Directions: Which of the lines below hold the word "weak"? Pull each of them out.

===

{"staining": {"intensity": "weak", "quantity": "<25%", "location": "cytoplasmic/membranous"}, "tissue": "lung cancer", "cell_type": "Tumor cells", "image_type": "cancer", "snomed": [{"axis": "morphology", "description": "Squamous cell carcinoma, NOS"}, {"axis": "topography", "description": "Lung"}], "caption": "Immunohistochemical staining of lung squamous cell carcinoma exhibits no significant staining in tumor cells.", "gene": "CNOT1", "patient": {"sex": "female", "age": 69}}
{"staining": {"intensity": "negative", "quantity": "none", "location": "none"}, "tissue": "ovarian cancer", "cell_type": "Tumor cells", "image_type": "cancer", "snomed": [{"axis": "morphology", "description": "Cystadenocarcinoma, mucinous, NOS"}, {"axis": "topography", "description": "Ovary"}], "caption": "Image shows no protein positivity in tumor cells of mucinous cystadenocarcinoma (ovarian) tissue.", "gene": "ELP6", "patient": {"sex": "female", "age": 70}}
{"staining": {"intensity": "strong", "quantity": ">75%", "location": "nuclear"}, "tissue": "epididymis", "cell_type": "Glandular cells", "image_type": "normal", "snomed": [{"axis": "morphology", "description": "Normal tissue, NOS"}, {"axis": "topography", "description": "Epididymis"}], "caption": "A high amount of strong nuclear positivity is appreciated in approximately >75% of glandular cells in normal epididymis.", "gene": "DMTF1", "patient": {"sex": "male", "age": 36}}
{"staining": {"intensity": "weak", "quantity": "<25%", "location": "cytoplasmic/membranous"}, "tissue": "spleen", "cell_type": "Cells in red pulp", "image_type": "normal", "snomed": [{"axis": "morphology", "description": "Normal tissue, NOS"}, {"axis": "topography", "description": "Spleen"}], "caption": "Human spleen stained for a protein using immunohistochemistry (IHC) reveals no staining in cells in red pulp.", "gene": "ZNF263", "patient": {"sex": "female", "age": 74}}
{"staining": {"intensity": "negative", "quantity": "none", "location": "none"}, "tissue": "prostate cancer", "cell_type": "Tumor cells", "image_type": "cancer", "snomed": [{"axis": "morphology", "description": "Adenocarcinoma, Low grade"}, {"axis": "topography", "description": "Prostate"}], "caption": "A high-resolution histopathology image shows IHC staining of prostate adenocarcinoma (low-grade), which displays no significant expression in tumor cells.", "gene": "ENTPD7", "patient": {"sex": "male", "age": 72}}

===

Result of the exercise:
{"staining": {"intensity": "weak", "quantity": "<25%", "location": "cytoplasmic/membranous"}, "tissue": "lung cancer", "cell_type": "Tumor cells", "image_type": "cancer", "snomed": [{"axis": "morphology", "description": "Squamous cell carcinoma, NOS"}, {"axis": "topography", "description": "Lung"}], "caption": "Immunohistochemical staining of lung squamous cell carcinoma exhibits no significant staining in tumor cells.", "gene": "CNOT1", "patient": {"sex": "female", "age": 69}}
{"staining": {"intensity": "weak", "quantity": "<25%", "location": "cytoplasmic/membranous"}, "tissue": "spleen", "cell_type": "Cells in red pulp", "image_type": "normal", "snomed": [{"axis": "morphology", "description": "Normal tissue, NOS"}, {"axis": "topography", "description": "Spleen"}], "caption": "Human spleen stained for a protein using immunohistochemistry (IHC) reveals no staining in cells in red pulp.", "gene": "ZNF263", "patient": {"sex": "female", "age": 74}}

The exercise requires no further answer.